__What this task involves__.
Please find all lines in the data that hold the string "sạch" and copy them.

__Supplied records__.

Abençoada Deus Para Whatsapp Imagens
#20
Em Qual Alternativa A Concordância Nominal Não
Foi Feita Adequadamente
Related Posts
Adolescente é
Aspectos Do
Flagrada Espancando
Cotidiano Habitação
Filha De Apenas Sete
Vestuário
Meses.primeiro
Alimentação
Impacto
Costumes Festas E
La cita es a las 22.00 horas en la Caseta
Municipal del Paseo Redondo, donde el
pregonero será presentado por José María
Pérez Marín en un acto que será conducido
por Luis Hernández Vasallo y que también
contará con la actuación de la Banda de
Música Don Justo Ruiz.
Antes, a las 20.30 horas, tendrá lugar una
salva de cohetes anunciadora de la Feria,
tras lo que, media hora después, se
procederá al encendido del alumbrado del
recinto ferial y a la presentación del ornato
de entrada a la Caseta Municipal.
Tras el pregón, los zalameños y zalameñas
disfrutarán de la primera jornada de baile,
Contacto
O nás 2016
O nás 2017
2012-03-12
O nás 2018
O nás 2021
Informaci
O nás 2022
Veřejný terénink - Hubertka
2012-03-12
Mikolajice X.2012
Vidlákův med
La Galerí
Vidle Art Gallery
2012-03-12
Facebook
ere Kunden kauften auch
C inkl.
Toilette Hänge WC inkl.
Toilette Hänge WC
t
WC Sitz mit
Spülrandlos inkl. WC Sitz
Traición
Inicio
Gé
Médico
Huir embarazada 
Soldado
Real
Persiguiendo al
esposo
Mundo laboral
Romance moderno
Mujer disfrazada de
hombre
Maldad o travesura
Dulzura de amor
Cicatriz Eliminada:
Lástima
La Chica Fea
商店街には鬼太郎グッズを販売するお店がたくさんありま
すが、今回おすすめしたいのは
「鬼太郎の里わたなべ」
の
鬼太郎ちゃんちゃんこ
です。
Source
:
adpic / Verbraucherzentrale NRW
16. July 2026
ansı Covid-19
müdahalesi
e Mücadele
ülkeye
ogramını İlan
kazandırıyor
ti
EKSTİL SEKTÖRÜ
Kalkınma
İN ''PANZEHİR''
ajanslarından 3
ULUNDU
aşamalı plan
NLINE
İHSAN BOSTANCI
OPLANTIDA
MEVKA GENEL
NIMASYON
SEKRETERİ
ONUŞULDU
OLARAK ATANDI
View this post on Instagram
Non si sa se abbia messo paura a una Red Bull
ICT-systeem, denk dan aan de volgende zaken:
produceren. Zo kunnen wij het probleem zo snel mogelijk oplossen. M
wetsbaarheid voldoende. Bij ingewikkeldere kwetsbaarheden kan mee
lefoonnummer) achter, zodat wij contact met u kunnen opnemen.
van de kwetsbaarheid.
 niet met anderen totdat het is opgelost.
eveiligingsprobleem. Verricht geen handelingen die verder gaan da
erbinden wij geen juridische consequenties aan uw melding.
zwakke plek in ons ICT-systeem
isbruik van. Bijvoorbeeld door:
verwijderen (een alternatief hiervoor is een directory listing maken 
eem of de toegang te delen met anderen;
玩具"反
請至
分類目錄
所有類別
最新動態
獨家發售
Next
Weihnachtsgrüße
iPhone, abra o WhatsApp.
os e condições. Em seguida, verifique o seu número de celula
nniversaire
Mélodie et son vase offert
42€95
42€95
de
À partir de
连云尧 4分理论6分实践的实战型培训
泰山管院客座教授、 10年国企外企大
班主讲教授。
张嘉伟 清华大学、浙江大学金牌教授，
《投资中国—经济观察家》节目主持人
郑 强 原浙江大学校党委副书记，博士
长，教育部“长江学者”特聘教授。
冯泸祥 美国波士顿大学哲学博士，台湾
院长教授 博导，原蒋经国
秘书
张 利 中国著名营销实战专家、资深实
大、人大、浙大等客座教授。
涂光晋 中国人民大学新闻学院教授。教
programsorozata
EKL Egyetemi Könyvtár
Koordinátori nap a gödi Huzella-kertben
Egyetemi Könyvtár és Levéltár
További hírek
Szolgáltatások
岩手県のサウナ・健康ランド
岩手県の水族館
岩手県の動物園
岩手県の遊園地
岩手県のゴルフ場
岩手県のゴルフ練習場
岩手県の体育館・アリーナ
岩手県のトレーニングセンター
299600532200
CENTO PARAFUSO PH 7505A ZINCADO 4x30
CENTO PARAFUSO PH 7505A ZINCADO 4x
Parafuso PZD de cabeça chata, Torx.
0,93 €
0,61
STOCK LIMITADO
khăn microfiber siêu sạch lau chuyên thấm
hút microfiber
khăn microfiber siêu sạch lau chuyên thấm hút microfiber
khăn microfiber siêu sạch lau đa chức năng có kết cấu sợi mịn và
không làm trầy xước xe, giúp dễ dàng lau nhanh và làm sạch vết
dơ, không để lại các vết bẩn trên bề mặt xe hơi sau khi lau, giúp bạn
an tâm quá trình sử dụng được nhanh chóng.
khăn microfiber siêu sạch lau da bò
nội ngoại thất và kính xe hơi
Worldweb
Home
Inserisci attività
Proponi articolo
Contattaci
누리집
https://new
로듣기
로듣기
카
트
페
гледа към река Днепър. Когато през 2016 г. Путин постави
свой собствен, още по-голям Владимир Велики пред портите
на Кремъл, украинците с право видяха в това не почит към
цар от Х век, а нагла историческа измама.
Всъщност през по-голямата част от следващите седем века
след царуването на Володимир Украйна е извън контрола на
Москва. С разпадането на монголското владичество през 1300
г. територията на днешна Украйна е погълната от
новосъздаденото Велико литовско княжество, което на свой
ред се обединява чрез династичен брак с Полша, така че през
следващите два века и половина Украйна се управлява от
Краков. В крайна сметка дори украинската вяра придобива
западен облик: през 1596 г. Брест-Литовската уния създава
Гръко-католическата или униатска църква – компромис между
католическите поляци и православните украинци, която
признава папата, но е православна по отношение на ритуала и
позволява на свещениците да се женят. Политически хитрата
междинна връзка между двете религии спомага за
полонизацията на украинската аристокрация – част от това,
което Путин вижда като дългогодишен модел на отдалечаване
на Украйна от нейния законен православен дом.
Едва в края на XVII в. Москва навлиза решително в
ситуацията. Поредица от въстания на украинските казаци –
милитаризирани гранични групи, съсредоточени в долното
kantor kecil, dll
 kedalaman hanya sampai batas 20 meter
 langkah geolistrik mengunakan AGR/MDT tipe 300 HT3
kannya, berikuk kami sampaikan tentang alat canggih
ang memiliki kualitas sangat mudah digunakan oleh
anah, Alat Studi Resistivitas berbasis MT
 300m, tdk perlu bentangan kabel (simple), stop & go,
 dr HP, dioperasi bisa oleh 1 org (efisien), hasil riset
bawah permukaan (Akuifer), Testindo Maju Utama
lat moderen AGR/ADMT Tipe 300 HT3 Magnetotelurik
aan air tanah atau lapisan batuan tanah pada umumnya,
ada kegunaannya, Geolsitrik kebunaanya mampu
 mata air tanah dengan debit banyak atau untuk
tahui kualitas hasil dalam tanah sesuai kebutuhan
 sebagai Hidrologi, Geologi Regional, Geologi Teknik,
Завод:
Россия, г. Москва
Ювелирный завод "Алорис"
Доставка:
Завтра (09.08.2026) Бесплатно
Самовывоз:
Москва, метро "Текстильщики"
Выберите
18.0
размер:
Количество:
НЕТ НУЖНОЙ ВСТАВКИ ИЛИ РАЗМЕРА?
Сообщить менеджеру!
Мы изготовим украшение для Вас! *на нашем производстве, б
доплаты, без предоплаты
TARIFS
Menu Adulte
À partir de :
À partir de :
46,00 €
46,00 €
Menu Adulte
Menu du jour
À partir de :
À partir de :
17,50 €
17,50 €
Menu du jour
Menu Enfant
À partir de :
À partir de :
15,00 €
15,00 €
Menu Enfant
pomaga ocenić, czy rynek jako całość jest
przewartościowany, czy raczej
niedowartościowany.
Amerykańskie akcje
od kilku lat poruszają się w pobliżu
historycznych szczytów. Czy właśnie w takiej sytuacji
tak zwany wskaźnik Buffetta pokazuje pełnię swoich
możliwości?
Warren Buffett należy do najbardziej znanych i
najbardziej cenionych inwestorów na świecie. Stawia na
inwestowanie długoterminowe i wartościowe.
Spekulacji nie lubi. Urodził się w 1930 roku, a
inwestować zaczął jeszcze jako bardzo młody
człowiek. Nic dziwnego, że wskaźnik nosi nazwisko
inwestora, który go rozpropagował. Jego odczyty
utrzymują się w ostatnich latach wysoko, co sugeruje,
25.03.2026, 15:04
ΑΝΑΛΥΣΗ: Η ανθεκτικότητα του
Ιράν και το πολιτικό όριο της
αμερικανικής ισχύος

__Written answer__.
khăn microfiber siêu sạch lau chuyên thấm
khăn microfiber siêu sạch lau chuyên thấm hút microfiber
khăn microfiber siêu sạch lau đa chức năng có kết cấu sợi mịn và
không làm trầy xước xe, giúp dễ dàng lau nhanh và làm sạch vết
khăn microfiber siêu sạch lau da bò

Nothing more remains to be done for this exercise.